Problem requirements
Return the listing below exactly, with the pictures dropped.

───── Raw data

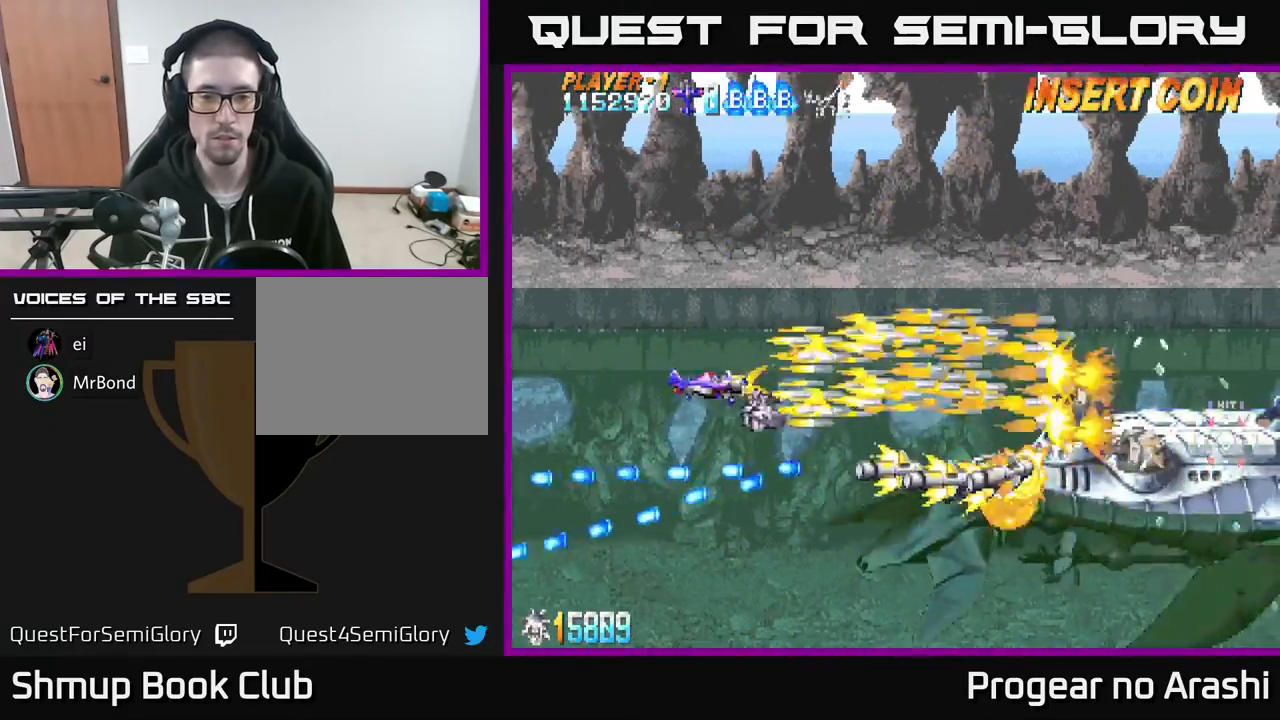
{"buttons": ["X", "DPAD_LEFT"], "left_stick": "center", "events": [[117, "DPAD_DOWN", "up"], [267, "DPAD_DOWN", "down"], [283, "DPAD_RIGHT", "up"], [483, "DPAD_LEFT", "down"], [500, "DPAD_DOWN", "up"]]}
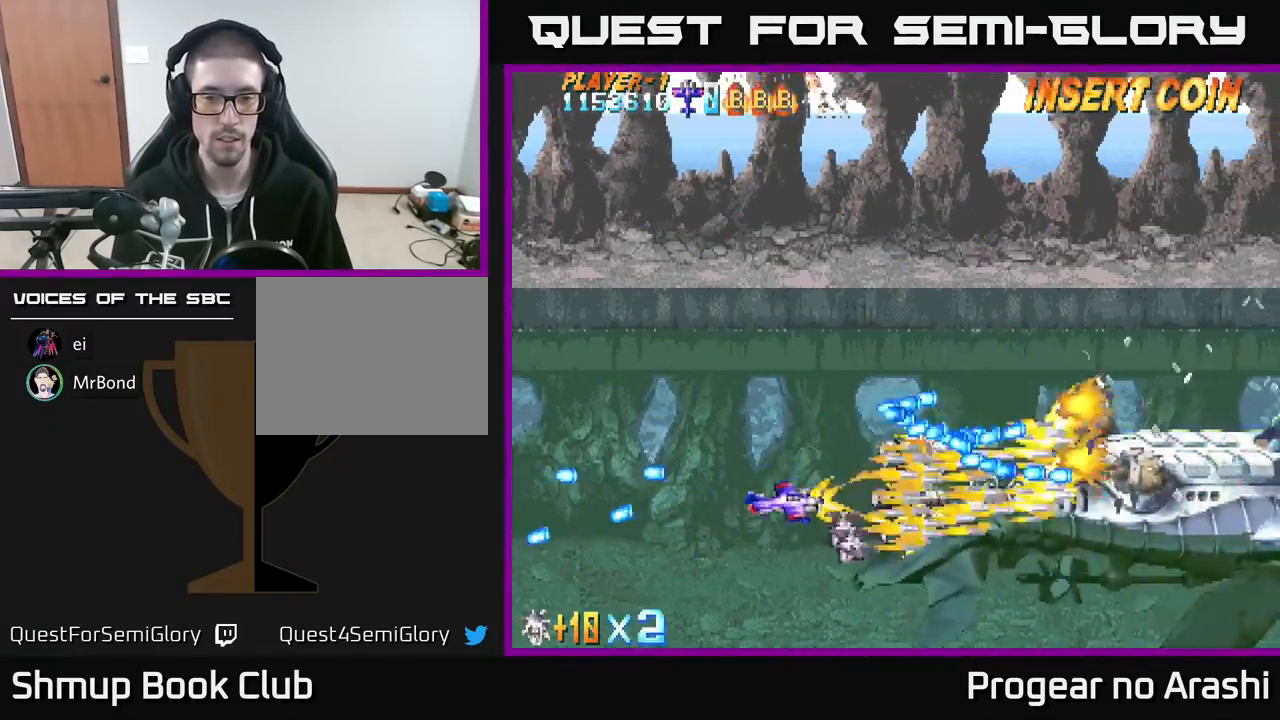
{"buttons": ["X", "DPAD_RIGHT"], "left_stick": "center", "events": [[217, "DPAD_DOWN", "down"], [233, "DPAD_LEFT", "up"], [300, "DPAD_LEFT", "down"], [367, "DPAD_LEFT", "up"], [467, "DPAD_RIGHT", "down"], [500, "DPAD_DOWN", "up"]]}
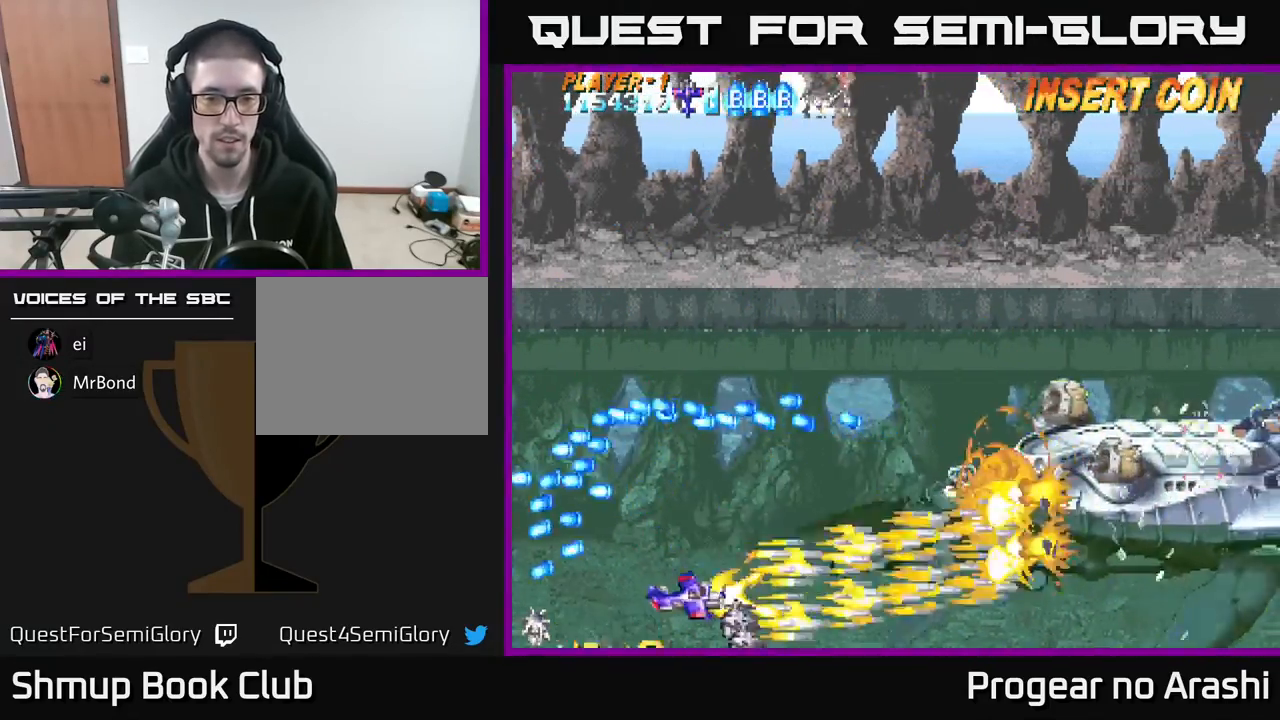
{"buttons": ["X", "DPAD_LEFT"], "left_stick": "center", "events": [[67, "DPAD_UP", "down"], [83, "DPAD_RIGHT", "up"], [283, "DPAD_RIGHT", "down"], [383, "DPAD_RIGHT", "up"], [483, "DPAD_LEFT", "down"], [483, "DPAD_UP", "up"]]}
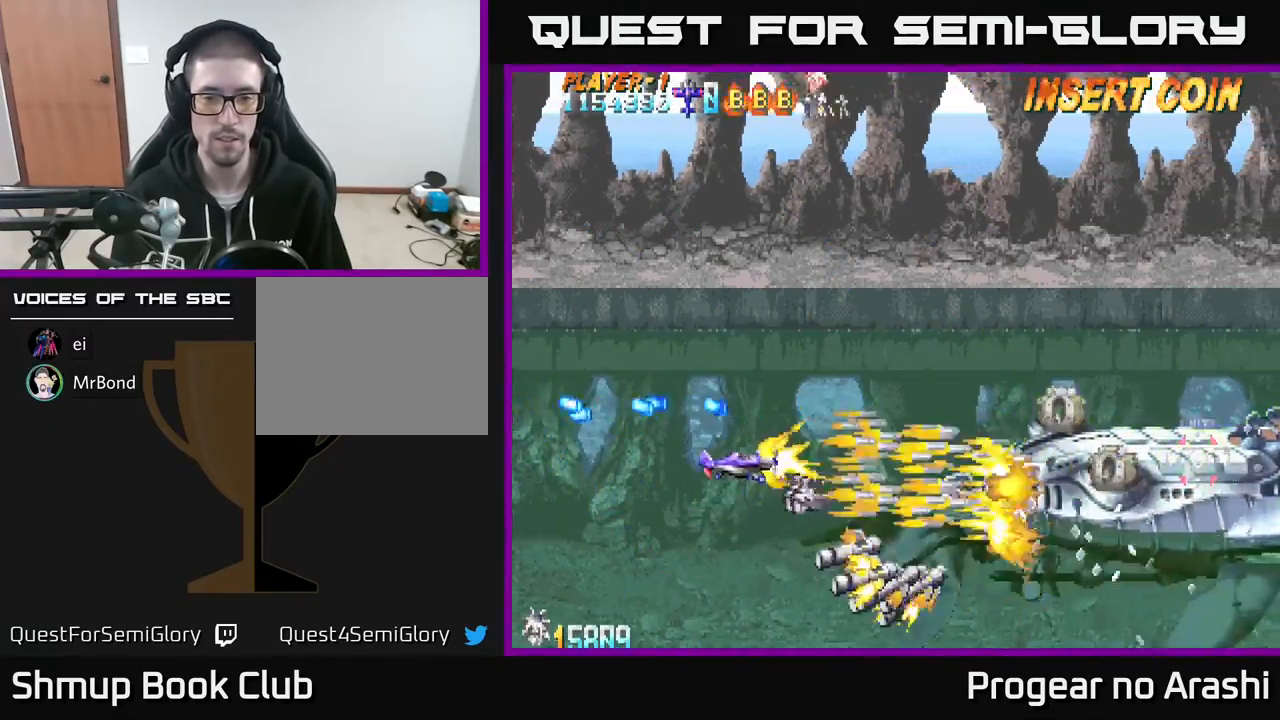
{"buttons": ["X"], "left_stick": "center", "events": [[17, "DPAD_LEFT", "up"]]}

──────────

Response
{"buttons": ["X", "DPAD_LEFT"], "left_stick": "center", "events": [[117, "DPAD_DOWN", "up"], [267, "DPAD_DOWN", "down"], [283, "DPAD_RIGHT", "up"], [483, "DPAD_LEFT", "down"], [500, "DPAD_DOWN", "up"]]}
{"buttons": ["X", "DPAD_RIGHT"], "left_stick": "center", "events": [[217, "DPAD_DOWN", "down"], [233, "DPAD_LEFT", "up"], [300, "DPAD_LEFT", "down"], [367, "DPAD_LEFT", "up"], [467, "DPAD_RIGHT", "down"], [500, "DPAD_DOWN", "up"]]}
{"buttons": ["X", "DPAD_LEFT"], "left_stick": "center", "events": [[67, "DPAD_UP", "down"], [83, "DPAD_RIGHT", "up"], [283, "DPAD_RIGHT", "down"], [383, "DPAD_RIGHT", "up"], [483, "DPAD_LEFT", "down"], [483, "DPAD_UP", "up"]]}
{"buttons": ["X"], "left_stick": "center", "events": [[17, "DPAD_LEFT", "up"]]}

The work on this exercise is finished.